Abordant les accusations de crimes contre l’humanité, l’avocat a également contesté les éléments présentés par le Parquet spécial et la partie civile pour établir qu’Edmond Beina aurait été un chef Antibalaka ayant exercé son autorité sur des combattants et participé à des attaques contre des civils musulmans.

Me Tabangue a notamment réfuté l’implication de son client dans le massacre de civils musulmans au domicile du chef Ali Garba. Il a fait état de contradictions dans les témoignages concernant les armes qu’Edmond Beina aurait détenues et soutenu que les auteurs du massacre seraient des Antibalakas venus de Mborokoutou, à la suite d’affrontements liés au vol de bœufs appartenant à des Mbororo.

Pour la défense, aucun élément suffisamment probant ne permettrait ainsi d’établir qu’Edmond Beina a ouvert le feu, dirigé l’attaque ou ordonné l’exécution de civils.

La défense a par ailleurs expliqué la présence d’Edmond Beina à Guen par des raisons personnelles. Selon Me Tabangue, son client s’y était rendu pour retrouver sa femme et sa fille, et non dans le cadre d’un projet criminel commun.

L’avocat a rappelé les violences que son client aurait subies de la part des Sélékas ainsi que la perte de proches. Il a également évoqué son arrivée à Guen le 2 février et son passage chez le maire Trixy, où il aurait découvert la présence d’éléments Antibalakas.

Me Tabangue a surtout insisté sur un geste qu’il considère comme incompatible avec le rôle de chef militaire attribué à son client : Edmond Beina aurait contribué à sauver la vie d’Emerson en versant 40 000 francs CFA pour faciliter son évacuation vers l’hôpital.

Concernant les accusations relatives à l’attaque de Gadzi et à la mort de l’imam de Djomo, la défense a également rejeté toute implication directe d’Edmond Beina.

Me Tabangue a souligné qu’aucun témoin n’aurait déclaré avoir agi sous les ordres directs de son client et qu’aucun coaccusé ne l’aurait présenté comme leur chef.
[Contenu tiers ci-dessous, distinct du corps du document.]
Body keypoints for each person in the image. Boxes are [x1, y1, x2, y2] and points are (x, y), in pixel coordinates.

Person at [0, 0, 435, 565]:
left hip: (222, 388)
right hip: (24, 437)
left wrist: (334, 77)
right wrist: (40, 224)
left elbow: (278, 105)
Il a ainsi soutenu qu’Edmond Beina n’était ni le créateur du mouvement Antibalaka, ni un chef militaire, ni une personne disposant d’un contrôle effectif sur ses éléments.

Sur la responsabilité pénale individuelle et la responsabilité du supérieur hiérarchique, l’avocat a rappelé que la simple présence d’une personne dans un environnement où des crimes ont été commis ne suffit pas, à elle seule, à engager sa responsabilité. Il a insisté sur la nécessité de démontrer l’existence d’un lien de subordination, d’un contrôle effectif et d’une capacité réelle à prévenir ou sanctionner les actes des subordonnés.
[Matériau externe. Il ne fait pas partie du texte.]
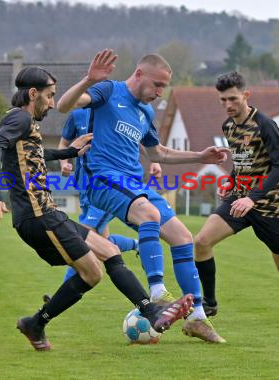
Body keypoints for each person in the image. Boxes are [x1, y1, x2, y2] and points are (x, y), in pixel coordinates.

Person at [0, 66, 193, 351]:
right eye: (50, 96)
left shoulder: (25, 123)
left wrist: (69, 152)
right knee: (94, 270)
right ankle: (151, 310)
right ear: (34, 94)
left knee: (106, 257)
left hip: (48, 214)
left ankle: (35, 324)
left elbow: (33, 154)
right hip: (38, 217)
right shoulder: (20, 117)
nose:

Selon la défense, aucun de ces éléments n’a été établi à l’encontre d’Edmond Beina.

Me Tabangue a enfin évoqué les circonstances de l’arrestation de son client, qu’il a qualifiées de particulièrement brutales. Il a notamment affirmé que cette arrestation lui aurait causé la perte d’une dent.
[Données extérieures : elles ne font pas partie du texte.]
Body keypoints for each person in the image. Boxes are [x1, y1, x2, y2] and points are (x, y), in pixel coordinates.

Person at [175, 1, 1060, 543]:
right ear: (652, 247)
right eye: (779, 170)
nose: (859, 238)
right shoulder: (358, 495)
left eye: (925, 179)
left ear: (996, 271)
Au terme de sa plaidoirie, la défense a demandé à la CPS d’écarter la qualification de crime de guerre, estimant que l’existence d’un conflit armé non international n’était pas suffisamment établie. Elle a également plaidé l’insuffisance des preuves concernant les différents chefs d’accusation et sollicité, en conséquence, l’acquittement pur et simple d’Edmond Beina.